Well-implemented Service Catalogs can improve support efficiency and reduce IT costs. But when considering the value of a Service Catalog to a business, the support team also needs to take an “It’s not about me, it’s all about you” perspective.

In a previous post, we showed you how a well-implemented Service Catalog improves IT efficiency and can help reduce support costs. Today we will focus on how the Service Catalog can be used to drive employee productivity to new levels by looking at how the service catalog is consumed.

The onboarding challenge: How to get new employees productive quickly?

Most businesses today leverage a dizzying number of systems and technologies. The list of services an employee will interact with tends to grow and change over time. And the mix of tools and services individual employees will use will be dependent on their particular job function and preferences.  Many organizations I talk with use the Service Catalog pretty effectively to handle delivering the “standard” services – like network accounts and email access. However, the teams that really shine are those that also built their Service Catalog to consider the position-specific differences in services and/or equipment needed by different job functions. By bundling together the services that a particular job function needs, it gets those employees on their way to productivity much faster and reduces the setup time needed for each individual.
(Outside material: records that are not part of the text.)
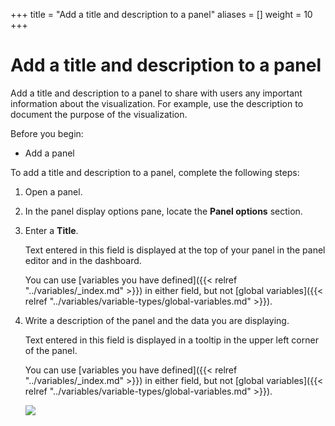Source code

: +++
title = "Add a title and description to a panel"
aliases = []
weight = 10
+++

# Add a title and description to a panel

Add a title and description to a panel to share with users any important information about the visualization. For example, use the description to document the purpose of the visualization.

Before you begin:

- Add a panel

To add a title and description to a panel, complete the following steps:

1. Open a panel.

1. In the panel display options pane, locate the **Panel options** section.

1. Enter a **Title**.

   Text entered in this field is displayed at the top of your panel in the panel editor and in the dashboard.

   You can use [variables you have defined]({{< relref "../variables/_index.md" >}}) in either field, but not [global variables]({{< relref "../variables/variable-types/global-variables.md" >}}).

1. Write a description of the panel and the data you are displaying.

   Text entered in this field is displayed in a tooltip in the upper left corner of the panel.

   You can use [variables you have defined]({{< relref "../variables/_index.md" >}}) in either field, but not [global variables]({{< relref "../variables/variable-types/global-variables.md" >}}).

   ![](/static/img/docs/panels/panel-options-8-0.png)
The “I don’t know what I don’t know” challenge: Getting the right tools into the right hands

Whether you are on the job for your first day today or you have been in place for years, the technology landscape in your company is constantly evolving and there are new tools and services becoming available all the time. The Service Catalog is a great mechanism for helping employees discover what tools they may have access to help them be productive.
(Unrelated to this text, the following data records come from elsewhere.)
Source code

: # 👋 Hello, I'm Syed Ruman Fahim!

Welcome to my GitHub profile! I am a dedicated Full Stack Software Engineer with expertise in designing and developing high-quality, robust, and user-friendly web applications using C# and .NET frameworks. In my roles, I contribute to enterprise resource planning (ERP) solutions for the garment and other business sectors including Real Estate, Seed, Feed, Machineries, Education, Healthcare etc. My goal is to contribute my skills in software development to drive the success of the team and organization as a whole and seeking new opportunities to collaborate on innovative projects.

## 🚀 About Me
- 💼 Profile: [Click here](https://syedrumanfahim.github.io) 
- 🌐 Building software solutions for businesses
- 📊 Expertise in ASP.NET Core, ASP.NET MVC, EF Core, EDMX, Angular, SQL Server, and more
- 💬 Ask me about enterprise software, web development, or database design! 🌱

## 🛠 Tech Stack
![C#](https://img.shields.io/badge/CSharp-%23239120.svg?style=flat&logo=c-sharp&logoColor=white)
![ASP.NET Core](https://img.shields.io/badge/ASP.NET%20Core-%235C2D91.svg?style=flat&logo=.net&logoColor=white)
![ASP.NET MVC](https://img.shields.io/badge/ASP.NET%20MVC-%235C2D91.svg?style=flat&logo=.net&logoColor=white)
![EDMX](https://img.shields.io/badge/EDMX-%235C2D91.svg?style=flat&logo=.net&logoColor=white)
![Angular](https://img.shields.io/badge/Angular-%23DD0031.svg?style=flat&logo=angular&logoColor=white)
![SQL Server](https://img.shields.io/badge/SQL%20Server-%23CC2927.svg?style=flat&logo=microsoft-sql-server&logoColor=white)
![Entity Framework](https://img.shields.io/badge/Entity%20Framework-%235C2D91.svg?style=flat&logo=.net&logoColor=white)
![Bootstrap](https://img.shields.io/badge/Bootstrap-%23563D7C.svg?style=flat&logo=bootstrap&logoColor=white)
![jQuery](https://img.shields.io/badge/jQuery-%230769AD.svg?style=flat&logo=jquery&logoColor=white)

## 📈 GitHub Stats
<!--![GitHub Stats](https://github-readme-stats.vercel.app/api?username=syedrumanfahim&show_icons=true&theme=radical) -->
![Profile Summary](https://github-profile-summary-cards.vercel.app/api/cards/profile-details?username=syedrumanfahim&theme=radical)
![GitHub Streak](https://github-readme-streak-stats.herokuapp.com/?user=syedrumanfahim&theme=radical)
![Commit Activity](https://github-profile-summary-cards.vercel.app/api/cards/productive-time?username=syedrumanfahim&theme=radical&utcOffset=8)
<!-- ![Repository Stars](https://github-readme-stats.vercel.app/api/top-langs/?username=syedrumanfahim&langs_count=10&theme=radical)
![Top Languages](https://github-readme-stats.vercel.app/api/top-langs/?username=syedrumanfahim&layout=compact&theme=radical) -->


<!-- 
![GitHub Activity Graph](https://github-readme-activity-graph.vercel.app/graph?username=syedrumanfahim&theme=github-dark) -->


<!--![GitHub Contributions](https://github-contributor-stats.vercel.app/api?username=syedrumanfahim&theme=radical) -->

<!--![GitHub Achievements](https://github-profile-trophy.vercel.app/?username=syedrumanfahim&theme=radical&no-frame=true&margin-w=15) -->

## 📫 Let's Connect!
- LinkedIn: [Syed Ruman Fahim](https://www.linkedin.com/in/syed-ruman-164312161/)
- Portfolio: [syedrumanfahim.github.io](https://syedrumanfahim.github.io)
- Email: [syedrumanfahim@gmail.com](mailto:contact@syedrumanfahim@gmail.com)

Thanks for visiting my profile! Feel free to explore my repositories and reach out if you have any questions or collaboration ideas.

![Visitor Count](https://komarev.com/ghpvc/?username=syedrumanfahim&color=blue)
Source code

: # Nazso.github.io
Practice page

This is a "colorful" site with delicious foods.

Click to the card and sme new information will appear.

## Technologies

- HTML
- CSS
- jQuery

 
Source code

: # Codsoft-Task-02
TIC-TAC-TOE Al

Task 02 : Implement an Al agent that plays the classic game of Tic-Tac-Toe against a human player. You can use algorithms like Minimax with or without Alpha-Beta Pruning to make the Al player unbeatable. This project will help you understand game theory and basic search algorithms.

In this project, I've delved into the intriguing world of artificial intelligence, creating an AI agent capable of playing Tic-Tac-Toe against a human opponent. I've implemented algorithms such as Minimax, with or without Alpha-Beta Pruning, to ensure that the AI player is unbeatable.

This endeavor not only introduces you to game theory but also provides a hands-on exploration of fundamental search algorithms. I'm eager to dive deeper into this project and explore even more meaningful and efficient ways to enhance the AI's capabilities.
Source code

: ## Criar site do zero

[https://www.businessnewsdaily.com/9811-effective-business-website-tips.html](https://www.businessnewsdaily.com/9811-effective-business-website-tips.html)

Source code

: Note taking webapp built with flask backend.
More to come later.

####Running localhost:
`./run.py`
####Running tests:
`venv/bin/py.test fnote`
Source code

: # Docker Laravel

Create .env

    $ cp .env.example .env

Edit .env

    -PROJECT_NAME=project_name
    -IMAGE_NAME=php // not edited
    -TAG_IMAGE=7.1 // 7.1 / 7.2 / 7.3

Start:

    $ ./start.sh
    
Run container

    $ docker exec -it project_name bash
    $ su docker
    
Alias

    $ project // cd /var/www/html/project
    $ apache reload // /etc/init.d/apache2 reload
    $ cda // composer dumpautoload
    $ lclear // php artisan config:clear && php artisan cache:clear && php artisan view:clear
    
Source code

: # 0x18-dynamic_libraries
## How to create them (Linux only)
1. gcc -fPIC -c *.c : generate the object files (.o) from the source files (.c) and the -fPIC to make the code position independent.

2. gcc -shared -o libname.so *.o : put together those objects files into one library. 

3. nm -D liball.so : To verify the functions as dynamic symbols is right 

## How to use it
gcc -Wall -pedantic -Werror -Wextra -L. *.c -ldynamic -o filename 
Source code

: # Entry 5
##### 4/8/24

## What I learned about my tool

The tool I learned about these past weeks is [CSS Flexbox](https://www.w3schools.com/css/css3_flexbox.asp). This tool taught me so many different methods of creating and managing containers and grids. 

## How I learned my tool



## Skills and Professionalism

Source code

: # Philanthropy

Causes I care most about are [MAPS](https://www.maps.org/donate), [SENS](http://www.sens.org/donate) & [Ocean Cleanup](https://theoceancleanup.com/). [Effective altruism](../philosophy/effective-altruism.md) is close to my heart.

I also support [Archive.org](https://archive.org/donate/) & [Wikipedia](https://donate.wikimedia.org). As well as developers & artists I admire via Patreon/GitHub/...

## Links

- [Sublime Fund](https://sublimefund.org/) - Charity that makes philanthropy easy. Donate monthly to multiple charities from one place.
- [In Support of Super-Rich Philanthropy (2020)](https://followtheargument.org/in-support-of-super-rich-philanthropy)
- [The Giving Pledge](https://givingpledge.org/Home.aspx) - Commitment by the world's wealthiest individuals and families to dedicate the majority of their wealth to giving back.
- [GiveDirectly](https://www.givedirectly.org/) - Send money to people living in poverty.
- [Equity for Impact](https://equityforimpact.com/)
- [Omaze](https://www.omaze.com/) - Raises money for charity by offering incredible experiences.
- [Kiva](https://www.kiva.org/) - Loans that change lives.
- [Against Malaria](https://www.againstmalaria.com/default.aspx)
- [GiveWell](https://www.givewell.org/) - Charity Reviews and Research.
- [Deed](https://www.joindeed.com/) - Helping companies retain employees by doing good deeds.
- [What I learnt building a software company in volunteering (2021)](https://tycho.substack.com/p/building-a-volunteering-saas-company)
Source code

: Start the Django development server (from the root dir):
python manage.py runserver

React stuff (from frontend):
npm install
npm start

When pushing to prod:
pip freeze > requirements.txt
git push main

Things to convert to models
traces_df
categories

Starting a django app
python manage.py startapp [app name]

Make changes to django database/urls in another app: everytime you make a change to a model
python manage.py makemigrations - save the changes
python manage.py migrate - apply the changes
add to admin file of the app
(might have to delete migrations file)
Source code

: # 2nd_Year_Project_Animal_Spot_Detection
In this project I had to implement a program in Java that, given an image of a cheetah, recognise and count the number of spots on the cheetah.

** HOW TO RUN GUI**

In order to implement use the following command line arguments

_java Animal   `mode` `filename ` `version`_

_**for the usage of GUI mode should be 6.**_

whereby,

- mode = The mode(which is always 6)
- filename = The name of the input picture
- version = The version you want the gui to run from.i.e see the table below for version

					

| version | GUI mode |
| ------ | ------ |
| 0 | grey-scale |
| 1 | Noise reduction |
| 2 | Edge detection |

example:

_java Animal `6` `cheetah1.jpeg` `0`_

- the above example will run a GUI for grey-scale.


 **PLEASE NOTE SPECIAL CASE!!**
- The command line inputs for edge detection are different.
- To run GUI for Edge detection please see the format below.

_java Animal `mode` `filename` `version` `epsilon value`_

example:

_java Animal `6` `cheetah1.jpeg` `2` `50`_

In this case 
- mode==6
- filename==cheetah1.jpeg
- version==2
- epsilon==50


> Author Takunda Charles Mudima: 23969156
As an example: A number of years back at one of my previous employers, we needed to rapidly create some “recorded” product demonstrations to be used by industry analysts. I would need a tool to handle the recording effort. So, I checked with IT, my management team and some of my peers to see if we had a standard tool. No one knew of one. I dutifully dropped everything and researched the currently available options and recommended the purchase of the necessary licenses.  By the time the purchase went through we were rushed to complete the recordings in time, but we managed to get it completed.

Although we accomplished the task, I later found out that a different department routinely used the tool that I had selected and had several “floating” licenses to be used on one-off projects like mine. We had wasted the time to research the tools, the money for the new licenses, and the time and energy it took to push my request through procurement. We were not effectively using a Service Catalog at that time, otherwise I would have had visibility into the fact that a tool had already been selected and that licenses were available immediately. If only I had known, I could have been drastically more productive. Instead, my opinion of our IT team dropped several notches.

Service Catalogs are a key element to any modern support team’s arsenal and can be key to providing visibility into available (and recommended) services. By paying attention to the tools, services, and equipment specific employee groups are using, you can make a big difference in the productivity of your business’s employees in addition to reducing the impact on the support organization.